Building a Shared Library
When multiple scripts share the same utility functions, extract them into a library file and source it. This is how large DevOps codebases avoid copy-paste drift:
Functions defined in a sourced file exist in the calling script's environment for its entire lifetime. This gives you modular, reusable code without any package manager or interpreter overhead.
The die Helper Pattern
Every production script at Netflix, Stripe, and similar organizations has a die function. It centralizes the "print an error and exit with failure" pattern, keeping the rest of the script clean:
die() {
log_error "$*"
# Optional: send alert, clean up temp files, etc.
exit 1
}
# Usage — replaces multi-line error handling throughout the script
[[ -f "$CONFIG_FILE" ]] || die "Config file not found: ${CONFIG_FILE}"

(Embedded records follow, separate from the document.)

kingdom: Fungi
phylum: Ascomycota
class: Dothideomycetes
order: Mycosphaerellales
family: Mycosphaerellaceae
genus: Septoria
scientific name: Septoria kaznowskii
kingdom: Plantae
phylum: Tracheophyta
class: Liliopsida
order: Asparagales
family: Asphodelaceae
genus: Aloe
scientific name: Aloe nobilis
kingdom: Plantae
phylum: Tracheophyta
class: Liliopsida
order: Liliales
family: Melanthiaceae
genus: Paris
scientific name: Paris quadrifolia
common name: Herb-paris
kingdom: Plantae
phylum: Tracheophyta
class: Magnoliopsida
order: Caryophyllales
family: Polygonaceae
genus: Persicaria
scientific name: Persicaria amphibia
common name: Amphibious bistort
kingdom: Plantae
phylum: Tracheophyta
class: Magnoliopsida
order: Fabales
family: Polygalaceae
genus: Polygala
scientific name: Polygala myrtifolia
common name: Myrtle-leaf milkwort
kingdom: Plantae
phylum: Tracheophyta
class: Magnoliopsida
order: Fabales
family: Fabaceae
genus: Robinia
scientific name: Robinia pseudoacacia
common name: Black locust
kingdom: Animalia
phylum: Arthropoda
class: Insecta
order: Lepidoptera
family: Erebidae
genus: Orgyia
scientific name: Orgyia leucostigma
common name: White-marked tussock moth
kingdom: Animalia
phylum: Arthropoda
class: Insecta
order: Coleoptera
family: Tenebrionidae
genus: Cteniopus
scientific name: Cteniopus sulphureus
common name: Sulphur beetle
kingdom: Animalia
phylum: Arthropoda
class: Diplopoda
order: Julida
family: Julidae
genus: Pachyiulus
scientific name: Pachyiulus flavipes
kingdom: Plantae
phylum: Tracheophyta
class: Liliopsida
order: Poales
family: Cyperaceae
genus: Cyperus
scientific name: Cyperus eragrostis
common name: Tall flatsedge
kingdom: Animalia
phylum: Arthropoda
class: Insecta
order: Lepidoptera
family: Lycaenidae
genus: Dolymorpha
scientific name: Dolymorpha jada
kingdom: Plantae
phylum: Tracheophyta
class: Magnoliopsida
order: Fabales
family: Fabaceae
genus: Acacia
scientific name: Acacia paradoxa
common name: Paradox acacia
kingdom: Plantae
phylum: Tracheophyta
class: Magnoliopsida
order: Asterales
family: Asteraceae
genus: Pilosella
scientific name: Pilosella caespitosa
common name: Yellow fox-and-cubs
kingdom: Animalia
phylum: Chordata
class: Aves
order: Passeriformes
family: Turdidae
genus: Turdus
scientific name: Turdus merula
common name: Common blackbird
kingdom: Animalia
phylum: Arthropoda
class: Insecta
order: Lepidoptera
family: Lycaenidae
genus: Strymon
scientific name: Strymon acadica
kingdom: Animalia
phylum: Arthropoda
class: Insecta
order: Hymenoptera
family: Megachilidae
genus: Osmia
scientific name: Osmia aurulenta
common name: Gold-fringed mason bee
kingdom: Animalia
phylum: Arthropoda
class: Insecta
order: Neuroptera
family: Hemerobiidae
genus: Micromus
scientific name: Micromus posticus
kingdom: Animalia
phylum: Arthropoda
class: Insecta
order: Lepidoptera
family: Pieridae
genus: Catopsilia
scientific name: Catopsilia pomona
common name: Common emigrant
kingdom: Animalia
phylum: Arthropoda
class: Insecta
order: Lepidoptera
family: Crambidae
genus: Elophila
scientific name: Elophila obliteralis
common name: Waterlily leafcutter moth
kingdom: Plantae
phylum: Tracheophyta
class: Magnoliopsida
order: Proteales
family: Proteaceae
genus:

[[ "$EUID" -eq 0 ]] || die "This script must run as root"
[[ -n "$API_KEY" ]] || die "API_KEY environment variable is required"
Well-organized functions, strict locals, exit-code contracts, and the five-section layout are not stylistic preferences — they are the difference between scripts that survive production incidents and scripts that create them. Treat your shell code with the same discipline you apply to any other language in your stack.